1. ## Integration & Logarithm

As I do not know anyone fresh enough with Calculus, certainly this forum (that I just joined) is my best destination.

I studied calculus nearly ~20+ years ago. I nearly forgot everything...

Here is my problem

After a few manipulations the integrand I'm dealing with comes out as product of two functions which are (independently) the derivative of the denominator logarithm.
That means (being D=d/dx):

Dln(x+1) = [1/(x+1)]
Dln(x+2) = [1/(x+2)]

The integral I'm trying to resolve is:

(integral of) [1/(x+1)] * [1/(x+2)] dx

I’m now stuck because I cannot recall at all how to find the primitive, i.e. how to resolve the integral. I believe it should be resolved integrating by parts.

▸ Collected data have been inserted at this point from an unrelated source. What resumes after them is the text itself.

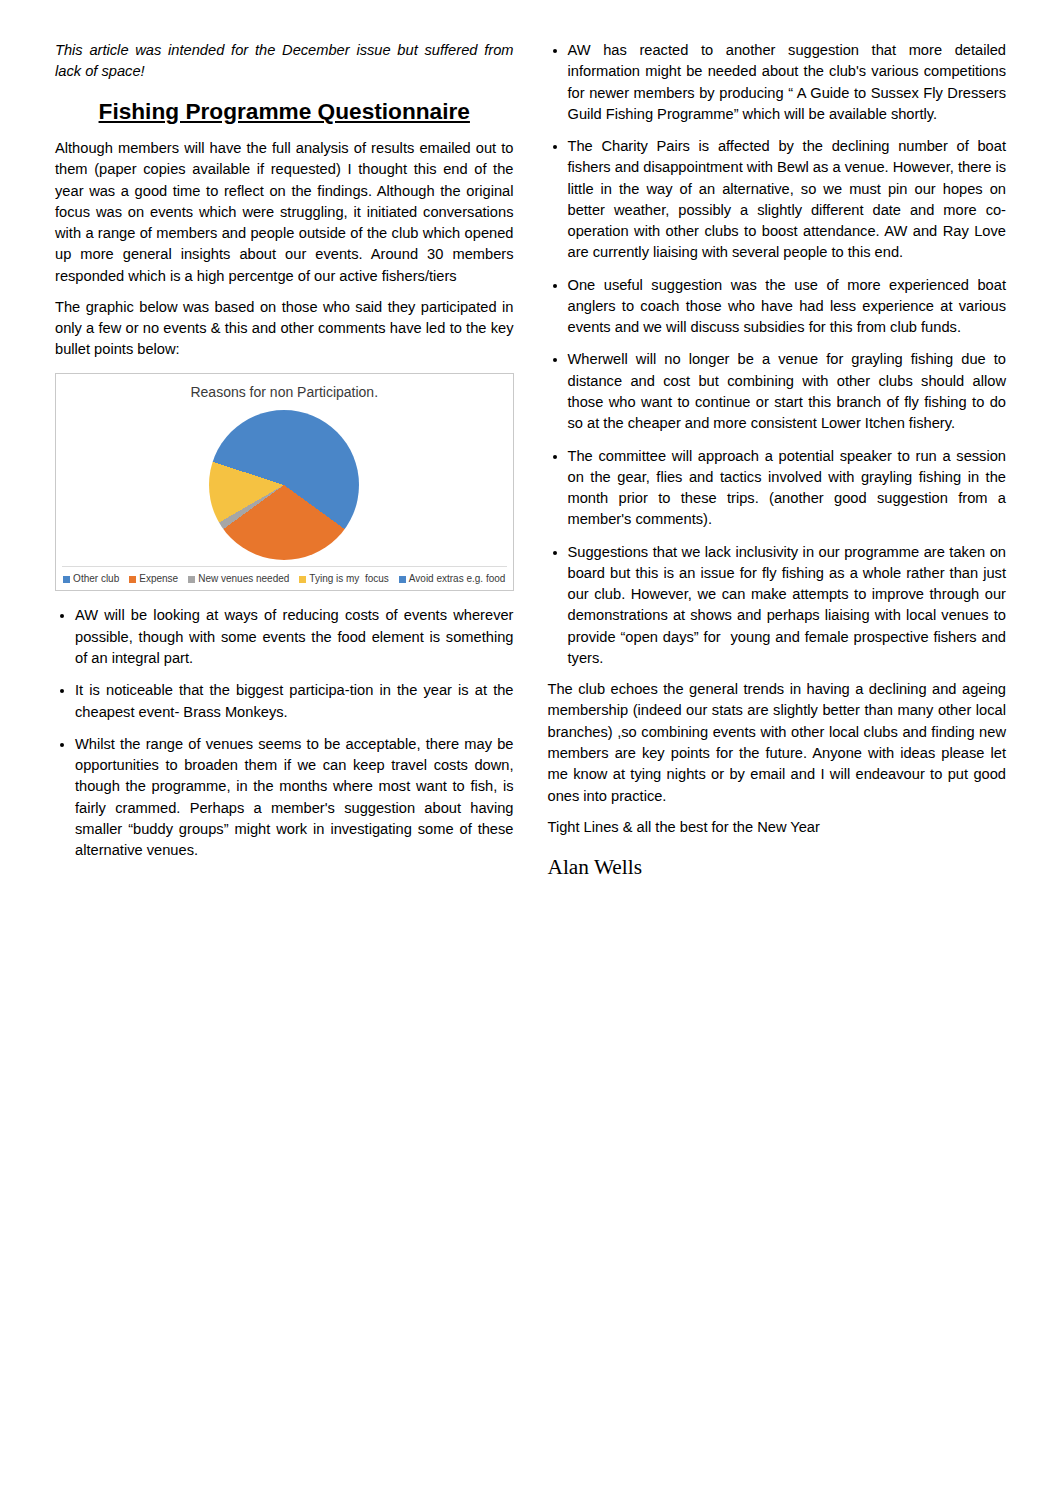This article was intended for the December issue but suffered from lack of space!
Fishing Programme Questionnaire
Although members will have the full analysis of results emailed out to them (paper copies available if requested) I thought this end of the year was a good time to reflect on the findings. Although the original focus was on events which were struggling, it initiated conversations with a range of members and people outside of the club which opened up more general insights about our events. Around 30 members responded which is a high percentge of our active fishers/tiers
The graphic below was based on those who said they participated in only a few or no events & this and other comments have led to the key bullet points below:
Reasons for non Participation.
Other club Expense New venues needed Tying is my focus Avoid extras e.g. food
AW will be looking at ways of reducing costs of events wherever possible, though with some events the food element is something of an integral part.
It is noticeable that the biggest participa-tion in the year is at the cheapest event- Brass Monkeys.
Whilst the range of venues seems to be acceptable, there may be opportunities to broaden them if we can keep travel costs down, though the programme, in the months where most want to fish, is fairly crammed. Perhaps a member's suggestion about having smaller “buddy groups” might work in investigating some of these alternative venues.
AW has reacted to another suggestion that more detailed information might be needed about the club's various competitions for newer members by producing “ A Guide to Sussex Fly Dressers Guild Fishing Programme” which will be available shortly.
The Charity Pairs is affected by the declining number of boat fishers and disappointment with Bewl as a venue. However, there is little in the way of an alternative, so we must pin our hopes on better weather, possibly a slightly different date and more co-operation with other clubs to boost attendance. AW and Ray Love are currently liaising with several people to this end.
One useful suggestion was the use of more experienced boat anglers to coach those who have had less experience at various events and we will discuss subsidies for this from club funds.
Wherwell will no longer be a venue for grayling fishing due to distance and cost but combining with other clubs should allow those who want to continue or start this branch of fly fishing to do so at the cheaper and more consistent Lower Itchen fishery.
The committee will approach a potential speaker to run a session on the gear, flies and tactics involved with grayling fishing in the month prior to these trips. (another good suggestion from a member's comments).
Suggestions that we lack inclusivity in our programme are taken on board but this is an issue for fly fishing as a whole rather than just our club. However, we can make attempts to improve through our demonstrations at shows and perhaps liaising with local venues to provide “open days” for young and female prospective fishers and tyers.
The club echoes the general trends in having a declining and ageing membership (indeed our stats are slightly better than many other local branches) ,so combining events with other local clubs and finding new members are key points for the future. Anyone with ideas please let me know at tying nights or by email and I will endeavour to put good ones into practice.
Tight Lines & all the best for the New Year
Alan Wells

Right?

Could someone please guide me through?

2. Rewrite it as

$\int\frac{1}{x+1}dx-\int\frac{1}{x+2}dx$

3. Thanks, but I'm not sure what you mean.

The function to be integrated is the product of the two, not the sum...

Originally Posted by galactus
Rewrite it as

$\int\frac{1}{x+1}dx-\int\frac{1}{x+2}dx$

4. He actually splitted the original integrand into two fractions:

$\frac{1}
{{(x + 1)(x + 2)}} = \frac{{(x + 2) - (x + 1)}}
{{(x + 1)(x + 2)}} = \frac{1}
{{x + 1}} - \frac{1}
{{x + 2}}.$